Job item => Reproduce the text lines of the material below verbatim, omitting the pictures.

Source material =>
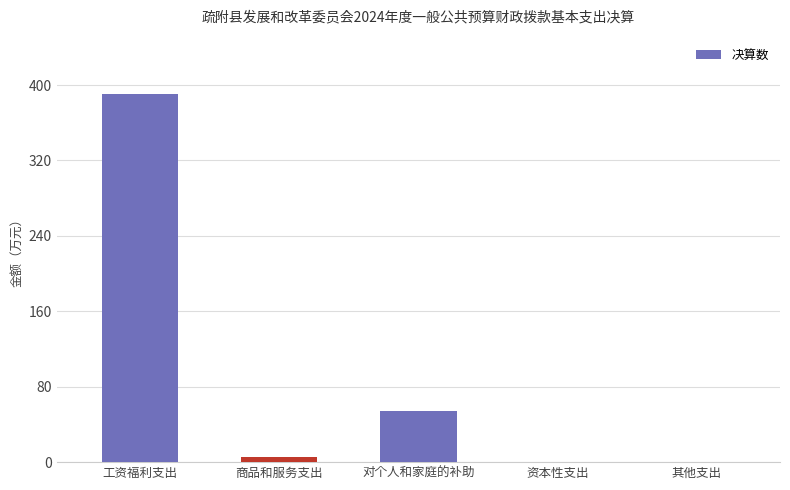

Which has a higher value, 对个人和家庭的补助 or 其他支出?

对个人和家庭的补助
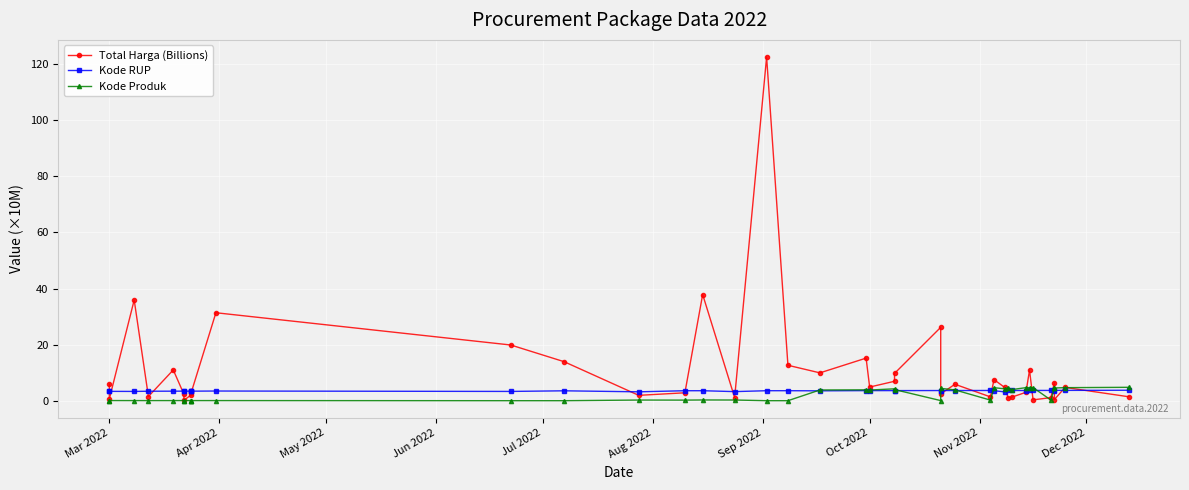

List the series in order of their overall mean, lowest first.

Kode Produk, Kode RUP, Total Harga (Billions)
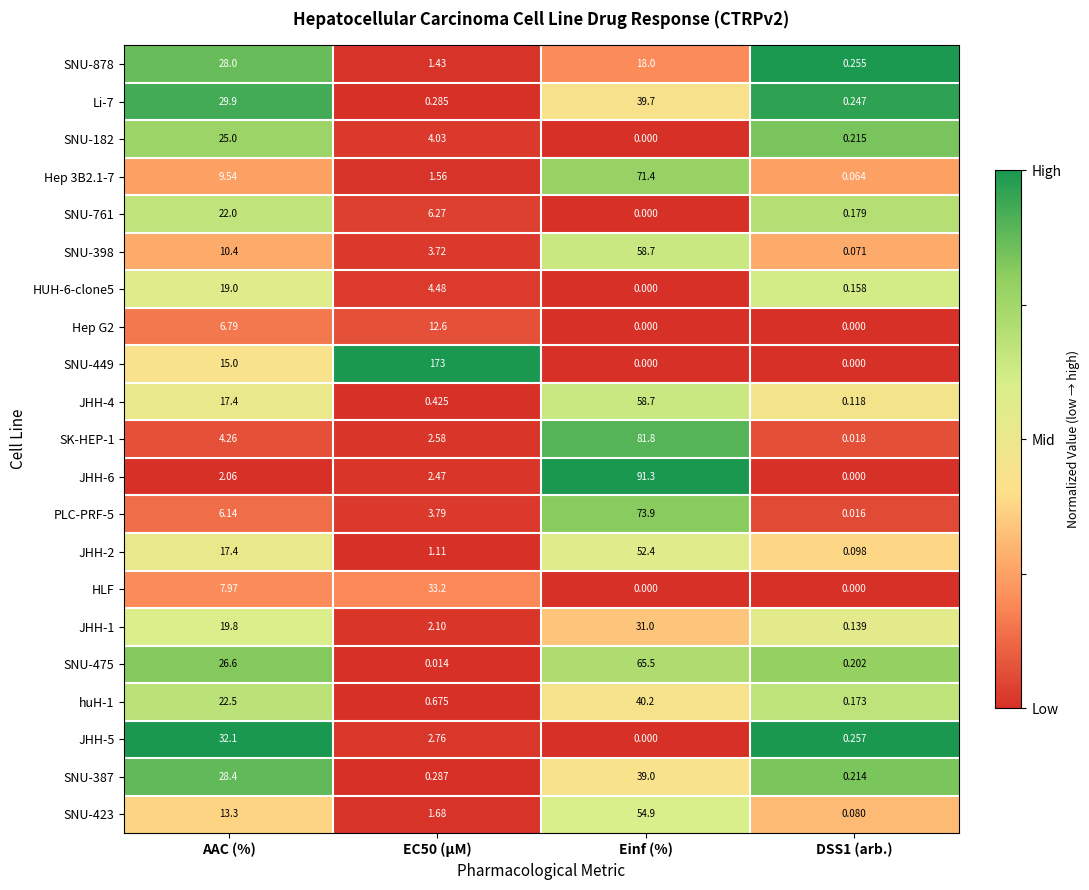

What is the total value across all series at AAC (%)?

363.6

Solution to this task =>
Which has a higher value, 对个人和家庭的补助 or 其他支出?

对个人和家庭的补助

List the series in order of their overall mean, lowest first.

Kode Produk, Kode RUP, Total Harga (Billions)

What is the total value across all series at AAC (%)?

363.6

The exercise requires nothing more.